In my job at
EE Internet, we do a lot of remote data collection, including collection from cameras. Now, the makers of these cameras have figured out how to put the date and time as a graphic in the image itself (
Umiat Airfield) but for some reason they haven't figured out how to embed that same information in the
EXIF Data for that image. Very aggravating.
So, Python to the rescue. I came up with a script that extracts the area given, converts it to black and white, inverts it (because these cameras have light text on dark background, and OCR doesn't seem to like that), and then feeds that file to a command-line OCR program. It then takes that text, parses it for the date, and then prints it out in any date/time format desired. Works quite well.

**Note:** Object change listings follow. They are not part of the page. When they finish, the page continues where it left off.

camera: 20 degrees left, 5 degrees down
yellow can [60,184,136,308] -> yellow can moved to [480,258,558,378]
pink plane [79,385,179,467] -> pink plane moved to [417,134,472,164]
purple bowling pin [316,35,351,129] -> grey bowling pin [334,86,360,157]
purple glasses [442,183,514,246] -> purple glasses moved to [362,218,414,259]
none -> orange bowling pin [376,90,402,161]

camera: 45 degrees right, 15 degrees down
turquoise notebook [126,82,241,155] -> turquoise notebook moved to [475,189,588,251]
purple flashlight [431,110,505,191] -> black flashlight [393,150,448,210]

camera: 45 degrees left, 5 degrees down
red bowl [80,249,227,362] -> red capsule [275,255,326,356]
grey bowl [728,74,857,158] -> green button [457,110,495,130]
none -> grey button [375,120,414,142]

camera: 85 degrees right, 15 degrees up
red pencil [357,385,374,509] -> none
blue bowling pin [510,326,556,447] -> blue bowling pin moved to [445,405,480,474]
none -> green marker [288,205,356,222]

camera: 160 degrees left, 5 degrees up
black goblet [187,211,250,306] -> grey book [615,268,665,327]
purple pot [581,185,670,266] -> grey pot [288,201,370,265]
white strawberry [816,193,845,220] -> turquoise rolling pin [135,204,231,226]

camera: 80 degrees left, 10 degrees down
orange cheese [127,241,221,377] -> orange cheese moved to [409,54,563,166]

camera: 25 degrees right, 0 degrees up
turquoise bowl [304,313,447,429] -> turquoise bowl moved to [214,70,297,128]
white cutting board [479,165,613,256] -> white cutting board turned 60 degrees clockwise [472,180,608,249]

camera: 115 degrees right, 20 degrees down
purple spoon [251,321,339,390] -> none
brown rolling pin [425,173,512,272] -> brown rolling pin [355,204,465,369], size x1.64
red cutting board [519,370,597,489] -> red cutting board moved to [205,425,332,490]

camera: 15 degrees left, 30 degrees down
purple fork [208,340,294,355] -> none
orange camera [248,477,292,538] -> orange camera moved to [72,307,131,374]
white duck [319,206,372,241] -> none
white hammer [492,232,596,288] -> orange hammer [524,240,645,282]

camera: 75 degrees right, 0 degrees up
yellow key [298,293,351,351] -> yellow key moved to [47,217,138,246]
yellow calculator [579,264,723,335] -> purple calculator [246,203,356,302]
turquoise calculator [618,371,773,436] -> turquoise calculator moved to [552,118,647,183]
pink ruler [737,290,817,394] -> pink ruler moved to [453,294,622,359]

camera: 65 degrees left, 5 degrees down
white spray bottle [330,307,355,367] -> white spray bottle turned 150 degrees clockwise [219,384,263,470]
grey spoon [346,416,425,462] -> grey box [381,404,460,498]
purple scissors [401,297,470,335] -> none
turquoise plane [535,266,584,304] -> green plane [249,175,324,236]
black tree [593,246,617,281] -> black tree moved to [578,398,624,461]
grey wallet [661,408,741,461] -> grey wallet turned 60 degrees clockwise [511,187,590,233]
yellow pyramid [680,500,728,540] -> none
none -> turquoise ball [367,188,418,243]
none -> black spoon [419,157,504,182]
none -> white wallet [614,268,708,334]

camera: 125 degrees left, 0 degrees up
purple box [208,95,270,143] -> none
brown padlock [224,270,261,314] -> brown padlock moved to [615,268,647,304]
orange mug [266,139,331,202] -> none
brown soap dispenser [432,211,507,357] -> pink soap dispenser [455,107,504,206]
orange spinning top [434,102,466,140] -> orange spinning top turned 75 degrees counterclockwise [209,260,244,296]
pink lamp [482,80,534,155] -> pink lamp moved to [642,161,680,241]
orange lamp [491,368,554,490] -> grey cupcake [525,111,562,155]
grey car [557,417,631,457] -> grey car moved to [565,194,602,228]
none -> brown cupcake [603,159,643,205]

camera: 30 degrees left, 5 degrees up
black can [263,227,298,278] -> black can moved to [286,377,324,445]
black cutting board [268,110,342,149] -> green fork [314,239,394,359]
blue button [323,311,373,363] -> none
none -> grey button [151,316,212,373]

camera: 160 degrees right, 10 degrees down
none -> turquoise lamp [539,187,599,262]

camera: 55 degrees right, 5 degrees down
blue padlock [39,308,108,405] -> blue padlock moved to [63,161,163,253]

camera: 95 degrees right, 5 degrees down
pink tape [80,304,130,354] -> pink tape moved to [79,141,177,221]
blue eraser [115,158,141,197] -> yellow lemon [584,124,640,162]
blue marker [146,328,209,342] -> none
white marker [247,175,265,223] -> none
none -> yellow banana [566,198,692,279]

Here it is in all its glory.
Comments, improvements, critiques, etc., are always welcome. And yes, you can post comments pointing to another program/project/whatever that does what I did and does it way better.
- It requires Python's PIL image library
- It defaults to using the gocr command. This is available in the 'gocr' package in Ubuntu. It also seems to work well with ocrad, which is also available in Ubuntu.
- There should not be any symlink vulnerabilities in this as the exclusive lock is kept on the file while there is data being written to it. Once the data is written, and the file is closed, then it is passed to the OCR program as an input file. Then, it is removed.
UPDATE: Modularized it so you can call it from the command line, or import it into your own Python script and call it that way.